17 Ağustos 2016 Çarşamba

Üniversiteden önce 18 üniversiteden sonra sekiz senemin geçtiği memleketime senede bir defa geliyorum. Bu gelişimde yaklaşık 12 gün kaldım ve huzur buldum;çok iyi geldi. Burası küçük bir şehir. Rahatlığının yanında buralı olursan çok kısa sürede kendini buradaki vıcık vıcık bir iç içeliğin yamacında bulabilirsin; ancak farkındalık çok önemliymiş ki ben bunu da bu gelişimde anladım. Önceden burda bir şekilde hayatıma müdahale edildiğinin farkındaydım ama her şey ayarına fazlasıyla uygun ve sinsice ilerliyordu ki farkına varamıyordum. Bu kez, annemin teyzemin sağın solun bu müdahale işini nasıl da mahir bir ustalıkla yaptığının farkına vardım ve bundan kendini korumayı öğrendim. Tabii 100 de yüz başarılı olduğumu da söyleyemem. Burada hiç kimse karşısındakini çok da düşünmeden istediği olsun istiyor ve bunu farketmeden uygulamaya koyuyor. Eğer benim gibi itaatkar bir insansanız kanınızın son dakikasına kadar bunları dinleyip tükeniyor ve şehirden kendinizi nasıl atacağınızı bilemiyorsunuz. Küçük yerlerde yaşamak gerçekten zor. Öyle uzaktan göründüğü gibi değil.
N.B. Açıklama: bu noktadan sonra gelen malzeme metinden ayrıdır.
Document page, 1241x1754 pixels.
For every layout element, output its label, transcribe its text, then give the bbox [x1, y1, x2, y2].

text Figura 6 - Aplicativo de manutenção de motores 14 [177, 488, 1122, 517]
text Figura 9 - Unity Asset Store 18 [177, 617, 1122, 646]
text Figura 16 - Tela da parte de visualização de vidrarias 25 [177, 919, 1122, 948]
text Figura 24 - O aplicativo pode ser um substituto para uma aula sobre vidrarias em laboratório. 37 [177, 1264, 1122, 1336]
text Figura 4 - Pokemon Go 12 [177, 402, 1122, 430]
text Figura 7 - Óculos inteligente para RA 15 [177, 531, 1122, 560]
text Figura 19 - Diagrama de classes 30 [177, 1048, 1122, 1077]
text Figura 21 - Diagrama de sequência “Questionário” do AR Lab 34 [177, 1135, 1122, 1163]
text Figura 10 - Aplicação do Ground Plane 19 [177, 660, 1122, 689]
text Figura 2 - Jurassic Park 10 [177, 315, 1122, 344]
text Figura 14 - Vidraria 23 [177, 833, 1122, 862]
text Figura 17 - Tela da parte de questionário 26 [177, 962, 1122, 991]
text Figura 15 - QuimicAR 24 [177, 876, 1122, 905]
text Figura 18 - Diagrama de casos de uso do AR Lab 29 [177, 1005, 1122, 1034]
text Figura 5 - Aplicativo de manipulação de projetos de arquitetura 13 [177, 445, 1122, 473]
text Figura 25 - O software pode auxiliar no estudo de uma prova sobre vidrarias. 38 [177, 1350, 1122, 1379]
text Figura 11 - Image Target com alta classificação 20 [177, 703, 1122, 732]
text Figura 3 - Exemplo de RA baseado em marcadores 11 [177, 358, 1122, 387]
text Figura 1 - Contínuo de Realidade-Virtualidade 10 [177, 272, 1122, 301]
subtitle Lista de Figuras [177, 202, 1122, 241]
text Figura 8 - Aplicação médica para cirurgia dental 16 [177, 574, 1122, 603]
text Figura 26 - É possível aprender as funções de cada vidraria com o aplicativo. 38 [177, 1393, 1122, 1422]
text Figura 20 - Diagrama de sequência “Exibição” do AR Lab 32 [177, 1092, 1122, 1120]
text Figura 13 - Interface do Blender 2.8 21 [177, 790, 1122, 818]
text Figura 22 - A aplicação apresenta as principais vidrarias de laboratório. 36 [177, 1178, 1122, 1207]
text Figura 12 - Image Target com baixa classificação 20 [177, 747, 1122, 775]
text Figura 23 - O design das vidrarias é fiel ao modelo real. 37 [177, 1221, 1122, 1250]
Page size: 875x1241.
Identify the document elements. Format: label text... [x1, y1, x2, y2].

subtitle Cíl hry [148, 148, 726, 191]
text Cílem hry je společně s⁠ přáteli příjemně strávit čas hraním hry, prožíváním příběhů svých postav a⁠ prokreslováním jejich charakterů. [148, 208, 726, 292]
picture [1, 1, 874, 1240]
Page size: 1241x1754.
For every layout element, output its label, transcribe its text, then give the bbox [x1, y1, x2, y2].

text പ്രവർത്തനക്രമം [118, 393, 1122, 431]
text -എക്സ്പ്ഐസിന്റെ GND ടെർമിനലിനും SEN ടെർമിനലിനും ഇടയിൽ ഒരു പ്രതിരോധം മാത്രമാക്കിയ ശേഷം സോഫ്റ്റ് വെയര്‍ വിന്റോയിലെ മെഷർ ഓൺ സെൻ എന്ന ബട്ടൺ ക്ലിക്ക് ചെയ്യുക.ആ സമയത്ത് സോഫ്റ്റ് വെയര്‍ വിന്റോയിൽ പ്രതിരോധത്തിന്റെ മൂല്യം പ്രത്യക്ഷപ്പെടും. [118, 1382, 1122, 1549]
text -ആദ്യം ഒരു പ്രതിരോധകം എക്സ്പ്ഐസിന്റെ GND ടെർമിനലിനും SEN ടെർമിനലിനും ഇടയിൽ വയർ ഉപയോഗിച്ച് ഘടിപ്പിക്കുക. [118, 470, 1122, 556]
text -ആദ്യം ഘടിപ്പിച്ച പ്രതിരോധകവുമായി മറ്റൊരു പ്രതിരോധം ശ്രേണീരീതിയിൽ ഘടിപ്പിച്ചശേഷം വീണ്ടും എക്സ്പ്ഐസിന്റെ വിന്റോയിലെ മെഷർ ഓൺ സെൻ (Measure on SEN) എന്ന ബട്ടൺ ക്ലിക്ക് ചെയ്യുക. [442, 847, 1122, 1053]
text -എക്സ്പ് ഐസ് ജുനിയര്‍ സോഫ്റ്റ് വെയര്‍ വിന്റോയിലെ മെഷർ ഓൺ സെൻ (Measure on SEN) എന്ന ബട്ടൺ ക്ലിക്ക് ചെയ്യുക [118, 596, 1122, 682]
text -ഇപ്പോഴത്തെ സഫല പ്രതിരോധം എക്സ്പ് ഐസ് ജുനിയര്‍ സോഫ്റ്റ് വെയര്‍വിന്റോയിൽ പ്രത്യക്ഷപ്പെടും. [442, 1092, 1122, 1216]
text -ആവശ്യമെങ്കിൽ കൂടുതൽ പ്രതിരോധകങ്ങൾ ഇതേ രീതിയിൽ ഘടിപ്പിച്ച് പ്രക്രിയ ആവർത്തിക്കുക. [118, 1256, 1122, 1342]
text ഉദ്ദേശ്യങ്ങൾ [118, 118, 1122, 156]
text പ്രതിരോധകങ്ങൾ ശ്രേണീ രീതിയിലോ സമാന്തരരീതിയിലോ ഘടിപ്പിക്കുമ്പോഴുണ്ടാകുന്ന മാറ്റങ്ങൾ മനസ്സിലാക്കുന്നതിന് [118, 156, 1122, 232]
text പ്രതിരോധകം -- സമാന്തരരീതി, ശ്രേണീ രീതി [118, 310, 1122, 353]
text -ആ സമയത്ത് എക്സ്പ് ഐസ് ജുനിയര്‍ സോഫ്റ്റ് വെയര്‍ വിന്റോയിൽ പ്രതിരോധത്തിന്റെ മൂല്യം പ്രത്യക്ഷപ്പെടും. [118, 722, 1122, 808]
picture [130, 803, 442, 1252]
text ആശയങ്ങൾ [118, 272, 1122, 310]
Gel gör ki buraya geldiğimde dilediğimce kitap okuyor, yazıyor, film izliyor ve kafayı boşaltıyorum. En azından bu gelişte İstanbul'da alıştığım her şeyden uzakta olmak inanılmaz derecede iyi geldi. Buradan da oradaki manipülasyon şekillerini görüp insanların kendince buldukları oyalanma çeşitlerinin nasıl da abartıldığını dehşetle farkettim. Hepimiz ben de dahil abartı olmadan, duygusal zihinsel,yaşayamıyoruz. Neyse güzel zamanların olur inşallah. Zaten bundan sonra herşey inşallah maşallah.



11 Ağustos 2016 Perşembe

Öğle namazına müteakkip

Doğduğum ve büyüdüğüm yere annemleri ziyarete geldim. Çoğu Karadeniz kasabasına göre medeni bulduğum bir yer. Tabii ki çoğu Türk kasabası gibi 30 yıl önce daha medeni, daha temiz hatta daha modern bir ilçeymiş. E o zaman da insanlar dindardı ; ama anladığım kadarıyla tüm radikallik ve aşırılıktan uzak bir şekilde, çevresindeki insanlara da saygı duyarak. Temiz bir kuşak yani bahsettiğim.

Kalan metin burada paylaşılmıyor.